Accountancy firms in eye of the storm on avoidance
Could the spotlight turn on accountancy firms in the wake of the involvement in tax avoidance by Jimmy Carr and members of Take That?
Could the spotlight turn on accountancy firms in the wake of the involvement in tax avoidance by Jimmy Carr and members of Take That?
MORAL COMPASSES up and down the country’s newsrooms have been spinning wildly since the story of Jimmy Carr’s tax-planning scheme broke this week.
The public’s interest was stoked from listing-to-mild to truly piqued after household names finally became involved.
The fact that the news of the 8 Out of 10 Cats star’s K2 scheme was swiftly followed by members of pop group Take That’s tax arrangements gave some indication that the story will not simply fade and die. It will rumble on.
The prime minister’s damning assessment that Carr’s activities were “morally wrong” only heightened the furore. That, and Carr’s amazing hypocrisy on Channel 4 show 10 O’Clock Live, where he infamously lampooned Barclays for paying just 1% corporation tax in 2009 while taking part in an avoidance scheme that was shut down by ministers for being “completely contrived”.
Carr, though, has managed the situation well. He has recognised his “terrible error” and expressed contrition. Now, he will taste his own medicine; administered gleefully by the people making jokes about him on Twitter. He is, of course, used to media attention – albeit not on this level or with such ferocity.
The spotlight, though, has not yet turned to the people providing such aggressive schemes: the accountants themselves.
As further schemes are highlighted and the scale of tax-mitigation practices becomes clearer, people will inevitably ask about the firms providing and advising on tax facilities.
When that happens, firms need to be prepared. The “we don’t sit in judgment on our clients” defence, used by Saffrey Champness accountant Ronnie Ludwig on the Radio 4 Today programme, simply will not wash for the man on the street.
In order to effectively limit the damage inflicted by association with avoidance, a reaction plan must be drawn up as soon as possible, with senior management and partners ensuring it has definitive information on which to act. The worst thing a firm could do would be denying or denouncing tax avoidance only to later be exposed as a provider of such schemes.
Indeed, the first accountancy firm to become embroiled in this publicly risks an association with tax avoidance similar to BP’s association with massive oil slicks.
As such, honesty is the best policy so as to avoid the massive reputational damage a denial would surely bring if such arrangements had indeed existed.

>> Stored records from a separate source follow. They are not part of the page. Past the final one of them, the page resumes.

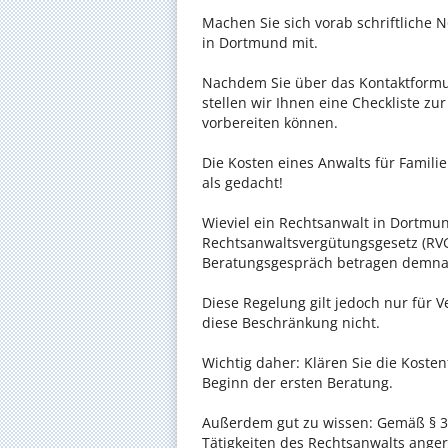
Machen Sie sich vorab schriftliche
in Dortmund mit.
Nachdem Sie über das Kontaktformul
stellen wir Ihnen eine Checkliste zu
vorbereiten können.
Die Kosten eines Anwalts für Famil
als gedacht!
Wieviel ein Rechtsanwalt in Dortmund
Rechtsanwaltsvergütungsgesetz (RVG)
Beratungsgespräch betragen demnac
Diese Regelung gilt jedoch nur für V
diese Beschränkung nicht.
Wichtig daher: Klären Sie die Kost
Beginn der ersten Beratung.
Außerdem gut zu wissen: Gemäß § 34
Tätigkeiten des Rechtsanwalts anger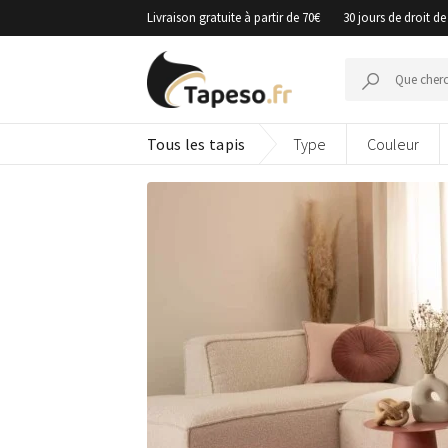
Passer
Livraison gratuite à partir de 70€
30 jours de droit de
au
contenu
Recherche
pour :
Tous les tapis
Type
Couleur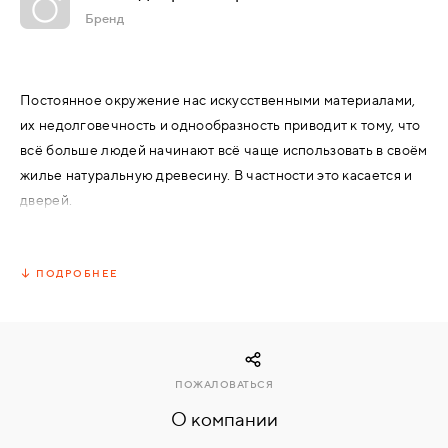
Бренд
КОМПЛЕКТУЮЩИЕ
Постоянное окружение нас искусственными материалами,
СКУД
их недолговечность и однообразность приводит к тому, что
И
всё больше людей начинают всё чаще использовать в своём
"УМНЫЙ
ДОМ"
жилье натуральную древесину. В частности это касается и
дверей.
Двери из натурального дерева от компания «НАШИ
ДВЕРИ» – это прочность, красота и экологичность. Давно
ПОДРОБНЕЕ
известно, что натуральная древесина может служить
КОМПАНИИ
десятилетиями. Хотите убедиться в этом сами, тогда на
нашем сайте вы сможете найти подходящий вариант такой
ЗАВКИ
двери, которая сможет стать украшением интерьера вашего
ПОЖАЛОВАТЬСЯ
жилья.
О компании
ИНТЕРЕСНЫЕ
Экологичность дверей из массива обусловлена отсутствием
СТАТЬИ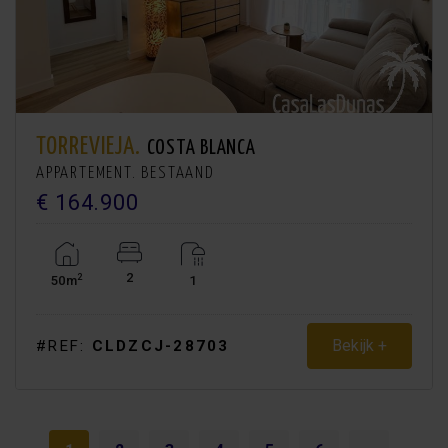
TORREVIEJA.
COSTA BLANCA
APPARTEMENT. BESTAAND
€ 164.900
2
2
50m
1
Bekijk +
#REF:
CLDZCJ-28703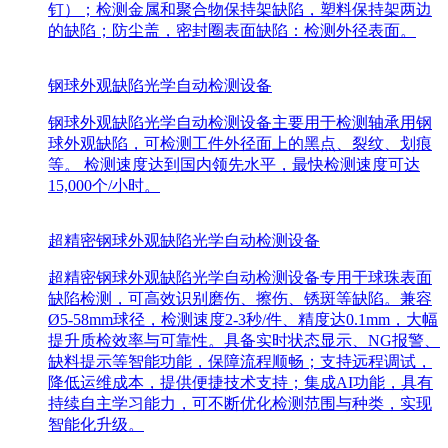
钉）；检测金属和聚合物保持架缺陷，塑料保持架两边
的缺陷；防尘盖，密封圈表面缺陷：检测外径表面。
钢球外观缺陷光学自动检测设备
钢球外观缺陷光学自动检测设备主要用于检测轴承用钢
球外观缺陷，可检测工件外径面上的黑点、裂纹、划痕
等。 检测速度达到国内领先水平，最快检测速度可达
15,000个/小时。
超精密钢球外观缺陷光学自动检测设备
超精密钢球外观缺陷光学自动检测设备专用于球珠表面
缺陷检测，可高效识别磨伤、擦伤、锈斑等缺陷。兼容
Ø5-58mm球径，检测速度2-3秒/件、精度达0.1mm，大幅
提升质检效率与可靠性。具备实时状态显示、NG报警、
缺料提示等智能功能，保障流程顺畅；支持远程调试，
降低运维成本，提供便捷技术支持；集成AI功能，具有
持续自主学习能力，可不断优化检测范围与种类，实现
智能化升级。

Vigilance is the key here.
The clock is ticking to put these measures in place. The story will inevitably move on, with more celebrities implicated and more artificial tax schemes exposed. As it continues, the inquisition will become increasingly wide-ranging. It will not end here.
However, in firms’ defence, avoidance is legal tax-planning, while evasion is against the law. Confusing the two could cause quite a few problems.